The bees algorithm mimics the behavior of honeybees to accomplish searches, prioritization, and other tasks. It was developed in 2005, and has been applied to a range of optimization problems. The goal is to determine the best solution to a problem, whether it’s a search query or the allocation of resources. Decision making processes used by bees in nature to solve problems pertaining to hive management can be equally effective in other environments.
An individual beehive uses a combination of two search methods to return data; in this case, information about food sources. The first is the use of scouts, who scan a region randomly to locate specific areas, or neighborhoods, that are likely to yield good results. Scouts report back to the hive, and the other bees decide which neighborhoods to search more intensively to locate useful resources. This combination of random and local search patterns can be optimal for some search environments.
In the bees algorithm, the programmer can decide how many scouts to send out, casting them out to make random searches in all directions. They locate the most likely sources of useful data, or the most optimal solutions in an array of choices, and report back with this data. More intensive localized searches in these regions can return the best results, ranked in terms of relevance, effectiveness, and other characteristics the programmer may set.
This is an example of swarm intelligence, where an algorithm involves the creation of a group of entities that work together to solve a problem. This can differ from more linear algorithms, which move through a series of steps to find the best results. Using the bees algorithm can allow researchers, managers, and other people with questions they need answered to quickly sift through a large library of possible results to return the best, and rank these by preference to determine which to pursue.

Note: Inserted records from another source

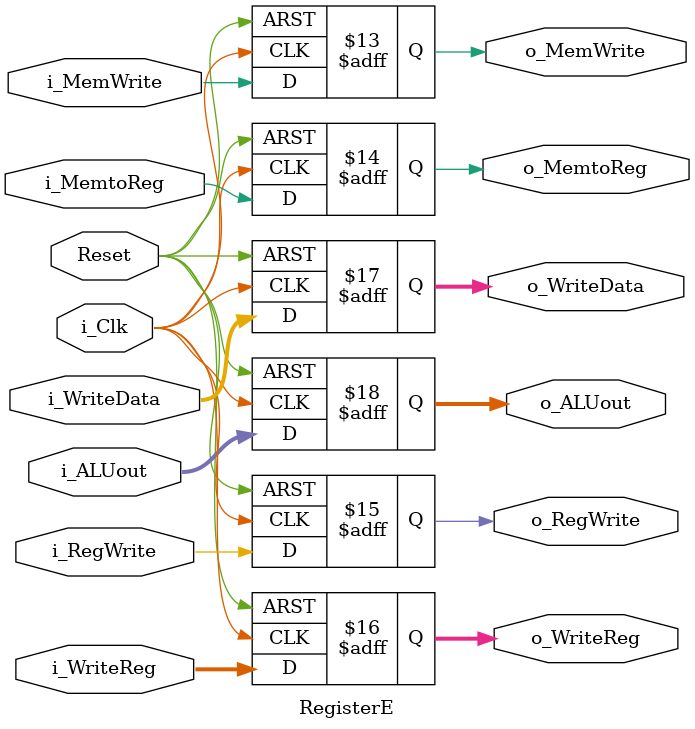
<source format=v>

module RegisterE (
	input Reset,
	input i_Clk,
	input [31:0] i_ALUout,
	input [31:0] i_WriteData,
	input [4:0] i_WriteReg,
	input i_RegWrite, i_MemtoReg, i_MemWrite,
	output reg [31:0] o_ALUout,
	output reg [31:0] o_WriteData,
	output reg [4:0] o_WriteReg,
	output reg o_RegWrite, o_MemtoReg, o_MemWrite
);

always @(posedge i_Clk, negedge Reset) begin 
	if (~Reset) o_ALUout <= 0;
	else o_ALUout <= i_ALUout;
end
always @(posedge i_Clk, negedge Reset) begin 
	if (~Reset) o_WriteData <= 0;
	else o_WriteData <= i_WriteData;
end
always @(posedge i_Clk, negedge Reset) begin 
	if (~Reset) o_WriteReg <= 0;
	else o_WriteReg <= i_WriteReg;
end
always @(posedge i_Clk, negedge Reset) begin 
	if (~Reset) o_RegWrite <= 0;
	else o_RegWrite <= i_RegWrite;
end
always @(posedge i_Clk, negedge Reset) begin
	if (~Reset) o_MemtoReg <= 0;
	else o_MemtoReg <= i_MemtoReg;
end
always @(posedge i_Clk, negedge Reset) begin 
	if (~Reset) o_MemWrite <= 0;
	else o_MemWrite <= i_MemWrite;
end
endmodule

</source>
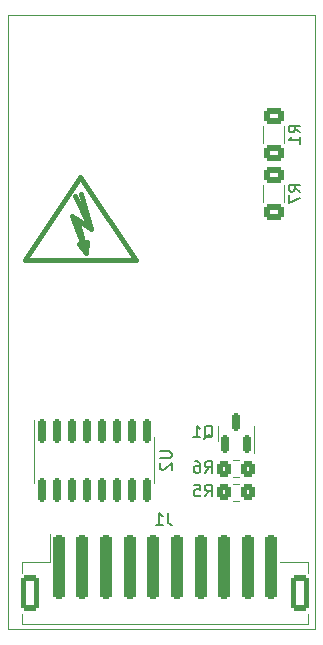
<source format=gbo>
G04 #@! TF.GenerationSoftware,KiCad,Pcbnew,(6.0.0)*
G04 #@! TF.CreationDate,2022-01-19T21:14:50+07:00*
G04 #@! TF.ProjectId,NixieClock,4e697869-6543-46c6-9f63-6b2e6b696361,rev?*
G04 #@! TF.SameCoordinates,Original*
G04 #@! TF.FileFunction,Legend,Bot*
G04 #@! TF.FilePolarity,Positive*
%FSLAX46Y46*%
G04 Gerber Fmt 4.6, Leading zero omitted, Abs format (unit mm)*
G04 Created by KiCad (PCBNEW (6.0.0)) date 2022-01-19 21:14:50*
%MOMM*%
%LPD*%
G01*
G04 APERTURE LIST*
G04 Aperture macros list*
%AMRoundRect*
0 Rectangle with rounded corners*
0 $1 Rounding radius*
0 $2 $3 $4 $5 $6 $7 $8 $9 X,Y pos of 4 corners*
0 Add a 4 corners polygon primitive as box body*
4,1,4,$2,$3,$4,$5,$6,$7,$8,$9,$2,$3,0*
0 Add four circle primitives for the rounded corners*
1,1,$1+$1,$2,$3*
1,1,$1+$1,$4,$5*
1,1,$1+$1,$6,$7*
1,1,$1+$1,$8,$9*
0 Add four rect primitives between the rounded corners*
20,1,$1+$1,$2,$3,$4,$5,0*
20,1,$1+$1,$4,$5,$6,$7,0*
20,1,$1+$1,$6,$7,$8,$9,0*
20,1,$1+$1,$8,$9,$2,$3,0*%
G04 Aperture macros list end*
G04 #@! TA.AperFunction,Profile*
%ADD10C,0.050000*%
G04 #@! TD*
%ADD11C,0.150000*%
%ADD12C,0.120000*%
%ADD13C,0.381000*%
%ADD14C,1.500000*%
%ADD15R,1.600000X1.600000*%
%ADD16O,1.600000X1.600000*%
%ADD17C,1.400000*%
%ADD18O,1.400000X1.400000*%
%ADD19RoundRect,0.150000X0.150000X-0.587500X0.150000X0.587500X-0.150000X0.587500X-0.150000X-0.587500X0*%
%ADD20RoundRect,0.250000X-0.350000X-0.450000X0.350000X-0.450000X0.350000X0.450000X-0.350000X0.450000X0*%
%ADD21RoundRect,0.250000X-0.250000X-2.500000X0.250000X-2.500000X0.250000X2.500000X-0.250000X2.500000X0*%
%ADD22RoundRect,0.250000X-0.550000X-1.250000X0.550000X-1.250000X0.550000X1.250000X-0.550000X1.250000X0*%
%ADD23RoundRect,0.150000X-0.150000X0.825000X-0.150000X-0.825000X0.150000X-0.825000X0.150000X0.825000X0*%
%ADD24RoundRect,0.250000X-0.625000X0.400000X-0.625000X-0.400000X0.625000X-0.400000X0.625000X0.400000X0*%
%ADD25RoundRect,0.250000X0.625000X-0.400000X0.625000X0.400000X-0.625000X0.400000X-0.625000X-0.400000X0*%
G04 APERTURE END LIST*
D10*
X45700000Y-80300000D02*
X19700000Y-80300000D01*
X19700000Y-80300000D02*
X19700000Y-28300000D01*
X19700000Y-28300000D02*
X45700000Y-28300000D01*
X45700000Y-28300000D02*
X45700000Y-80300000D01*
D11*
X36295238Y-64147619D02*
X36390476Y-64100000D01*
X36485714Y-64004761D01*
X36628571Y-63861904D01*
X36723809Y-63814285D01*
X36819047Y-63814285D01*
X36771428Y-64052380D02*
X36866666Y-64004761D01*
X36961904Y-63909523D01*
X37009523Y-63719047D01*
X37009523Y-63385714D01*
X36961904Y-63195238D01*
X36866666Y-63100000D01*
X36771428Y-63052380D01*
X36580952Y-63052380D01*
X36485714Y-63100000D01*
X36390476Y-63195238D01*
X36342857Y-63385714D01*
X36342857Y-63719047D01*
X36390476Y-63909523D01*
X36485714Y-64004761D01*
X36580952Y-64052380D01*
X36771428Y-64052380D01*
X35390476Y-64052380D02*
X35961904Y-64052380D01*
X35676190Y-64052380D02*
X35676190Y-63052380D01*
X35771428Y-63195238D01*
X35866666Y-63290476D01*
X35961904Y-63338095D01*
X36366666Y-69052380D02*
X36700000Y-68576190D01*
X36938095Y-69052380D02*
X36938095Y-68052380D01*
X36557142Y-68052380D01*
X36461904Y-68100000D01*
X36414285Y-68147619D01*
X36366666Y-68242857D01*
X36366666Y-68385714D01*
X36414285Y-68480952D01*
X36461904Y-68528571D01*
X36557142Y-68576190D01*
X36938095Y-68576190D01*
X35461904Y-68052380D02*
X35938095Y-68052380D01*
X35985714Y-68528571D01*
X35938095Y-68480952D01*
X35842857Y-68433333D01*
X35604761Y-68433333D01*
X35509523Y-68480952D01*
X35461904Y-68528571D01*
X35414285Y-68623809D01*
X35414285Y-68861904D01*
X35461904Y-68957142D01*
X35509523Y-69004761D01*
X35604761Y-69052380D01*
X35842857Y-69052380D01*
X35938095Y-69004761D01*
X35985714Y-68957142D01*
X33233333Y-70452380D02*
X33233333Y-71166666D01*
X33280952Y-71309523D01*
X33376190Y-71404761D01*
X33519047Y-71452380D01*
X33614285Y-71452380D01*
X32233333Y-71452380D02*
X32804761Y-71452380D01*
X32519047Y-71452380D02*
X32519047Y-70452380D01*
X32614285Y-70595238D01*
X32709523Y-70690476D01*
X32804761Y-70738095D01*
X36366666Y-67052380D02*
X36700000Y-66576190D01*
X36938095Y-67052380D02*
X36938095Y-66052380D01*
X36557142Y-66052380D01*
X36461904Y-66100000D01*
X36414285Y-66147619D01*
X36366666Y-66242857D01*
X36366666Y-66385714D01*
X36414285Y-66480952D01*
X36461904Y-66528571D01*
X36557142Y-66576190D01*
X36938095Y-66576190D01*
X35509523Y-66052380D02*
X35700000Y-66052380D01*
X35795238Y-66100000D01*
X35842857Y-66147619D01*
X35938095Y-66290476D01*
X35985714Y-66480952D01*
X35985714Y-66861904D01*
X35938095Y-66957142D01*
X35890476Y-67004761D01*
X35795238Y-67052380D01*
X35604761Y-67052380D01*
X35509523Y-67004761D01*
X35461904Y-66957142D01*
X35414285Y-66861904D01*
X35414285Y-66623809D01*
X35461904Y-66528571D01*
X35509523Y-66480952D01*
X35604761Y-66433333D01*
X35795238Y-66433333D01*
X35890476Y-66480952D01*
X35938095Y-66528571D01*
X35985714Y-66623809D01*
X32552380Y-65238095D02*
X33361904Y-65238095D01*
X33457142Y-65285714D01*
X33504761Y-65333333D01*
X33552380Y-65428571D01*
X33552380Y-65619047D01*
X33504761Y-65714285D01*
X33457142Y-65761904D01*
X33361904Y-65809523D01*
X32552380Y-65809523D01*
X32647619Y-66238095D02*
X32600000Y-66285714D01*
X32552380Y-66380952D01*
X32552380Y-66619047D01*
X32600000Y-66714285D01*
X32647619Y-66761904D01*
X32742857Y-66809523D01*
X32838095Y-66809523D01*
X32980952Y-66761904D01*
X33552380Y-66190476D01*
X33552380Y-66809523D01*
X44452380Y-43233333D02*
X43976190Y-42900000D01*
X44452380Y-42661904D02*
X43452380Y-42661904D01*
X43452380Y-43042857D01*
X43500000Y-43138095D01*
X43547619Y-43185714D01*
X43642857Y-43233333D01*
X43785714Y-43233333D01*
X43880952Y-43185714D01*
X43928571Y-43138095D01*
X43976190Y-43042857D01*
X43976190Y-42661904D01*
X43452380Y-43566666D02*
X43452380Y-44233333D01*
X44452380Y-43804761D01*
X44452380Y-38233333D02*
X43976190Y-37900000D01*
X44452380Y-37661904D02*
X43452380Y-37661904D01*
X43452380Y-38042857D01*
X43500000Y-38138095D01*
X43547619Y-38185714D01*
X43642857Y-38233333D01*
X43785714Y-38233333D01*
X43880952Y-38185714D01*
X43928571Y-38138095D01*
X43976190Y-38042857D01*
X43976190Y-37661904D01*
X44452380Y-39185714D02*
X44452380Y-38614285D01*
X44452380Y-38900000D02*
X43452380Y-38900000D01*
X43595238Y-38804761D01*
X43690476Y-38709523D01*
X43738095Y-38614285D01*
D12*
X40560000Y-63700000D02*
X40560000Y-63050000D01*
X37440000Y-63700000D02*
X37440000Y-64350000D01*
X40560000Y-63700000D02*
X40560000Y-65375000D01*
X37440000Y-63700000D02*
X37440000Y-63050000D01*
X38772936Y-69435000D02*
X39227064Y-69435000D01*
X38772936Y-67965000D02*
X39227064Y-67965000D01*
X45085000Y-75490000D02*
X45085000Y-74640000D01*
X45085000Y-74640000D02*
X42760000Y-74640000D01*
X45085000Y-79860000D02*
X45085000Y-79010000D01*
X20915000Y-79860000D02*
X45085000Y-79860000D01*
X20915000Y-74640000D02*
X23240000Y-74640000D01*
X23240000Y-74640000D02*
X23240000Y-72250000D01*
X20915000Y-79010000D02*
X20915000Y-79860000D01*
X20915000Y-75490000D02*
X20915000Y-74640000D01*
X38772936Y-67435000D02*
X39227064Y-67435000D01*
X38772936Y-65965000D02*
X39227064Y-65965000D01*
X21940000Y-66000000D02*
X21940000Y-62550000D01*
X32060000Y-66000000D02*
X32060000Y-67950000D01*
X21940000Y-66000000D02*
X21940000Y-67950000D01*
X32060000Y-66000000D02*
X32060000Y-64050000D01*
D13*
X26699160Y-46400660D02*
X25500280Y-45600560D01*
X26297840Y-48399640D02*
X25698400Y-47701140D01*
X30499000Y-48994000D02*
X25800000Y-42009000D01*
X21101000Y-48994000D02*
X30499000Y-48994000D01*
X26297840Y-48399640D02*
X25098960Y-45300840D01*
X25800000Y-42009000D02*
X21101000Y-48994000D01*
X25899060Y-43400920D02*
X26699160Y-46400660D01*
X25500280Y-45600560D02*
X26297840Y-48399640D01*
X25098960Y-45300840D02*
X25698400Y-45699620D01*
X26699160Y-46400660D02*
X25398680Y-43599040D01*
X26297840Y-48399640D02*
X26399440Y-47500480D01*
D12*
X43110000Y-42672936D02*
X43110000Y-44127064D01*
X41290000Y-42672936D02*
X41290000Y-44127064D01*
X41290000Y-39127064D02*
X41290000Y-37672936D01*
X43110000Y-39127064D02*
X43110000Y-37672936D01*
%LPC*%
D14*
X31025000Y-34786000D03*
X29286190Y-36524671D03*
X28649671Y-38899810D03*
X29286000Y-41275000D03*
X31024671Y-43013810D03*
X33399810Y-43650329D03*
X35775000Y-43014000D03*
X37513810Y-41275329D03*
X38150329Y-38900190D03*
X37514000Y-36525000D03*
X35775329Y-34786190D03*
D15*
X24225000Y-59900000D03*
D16*
X26765000Y-59900000D03*
X29305000Y-59900000D03*
X31845000Y-59900000D03*
X34385000Y-59900000D03*
X36925000Y-59900000D03*
X39465000Y-59900000D03*
X42005000Y-59900000D03*
X42005000Y-52280000D03*
X39465000Y-52280000D03*
X36925000Y-52280000D03*
X34385000Y-52280000D03*
X31845000Y-52280000D03*
X29305000Y-52280000D03*
X26765000Y-52280000D03*
X24225000Y-52280000D03*
D17*
X36990000Y-48700000D03*
D18*
X44610000Y-48700000D03*
D19*
X39950000Y-64637500D03*
X38050000Y-64637500D03*
X39000000Y-62762500D03*
D20*
X38000000Y-68700000D03*
X40000000Y-68700000D03*
D21*
X24000000Y-75000000D03*
X26000000Y-75000000D03*
X28000000Y-75000000D03*
X30000000Y-75000000D03*
X32000000Y-75000000D03*
X34000000Y-75000000D03*
X36000000Y-75000000D03*
X38000000Y-75000000D03*
X40000000Y-75000000D03*
X42000000Y-75000000D03*
D22*
X21600000Y-77250000D03*
X44400000Y-77250000D03*
D20*
X38000000Y-66700000D03*
X40000000Y-66700000D03*
D23*
X22555000Y-63525000D03*
X23825000Y-63525000D03*
X25095000Y-63525000D03*
X26365000Y-63525000D03*
X27635000Y-63525000D03*
X28905000Y-63525000D03*
X30175000Y-63525000D03*
X31445000Y-63525000D03*
X31445000Y-68475000D03*
X30175000Y-68475000D03*
X28905000Y-68475000D03*
X27635000Y-68475000D03*
X26365000Y-68475000D03*
X25095000Y-68475000D03*
X23825000Y-68475000D03*
X22555000Y-68475000D03*
D24*
X42200000Y-41850000D03*
X42200000Y-44950000D03*
D25*
X42200000Y-39950000D03*
X42200000Y-36850000D03*
M02*

</source>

Human operators aren’t the only ones who can use the bees algorithm. Automated systems can also use it in their decision making processes. This flexible algorithm can provide a range of options, allowing the system to select the best one to resolve a given challenge. For advanced robotics, the creation of neural nets, and similar topics, the bees algorithm offers a number of complex and functional applications. Researchers can also evaluate the success of various outcomes to teach the algorithm how to behave in the future.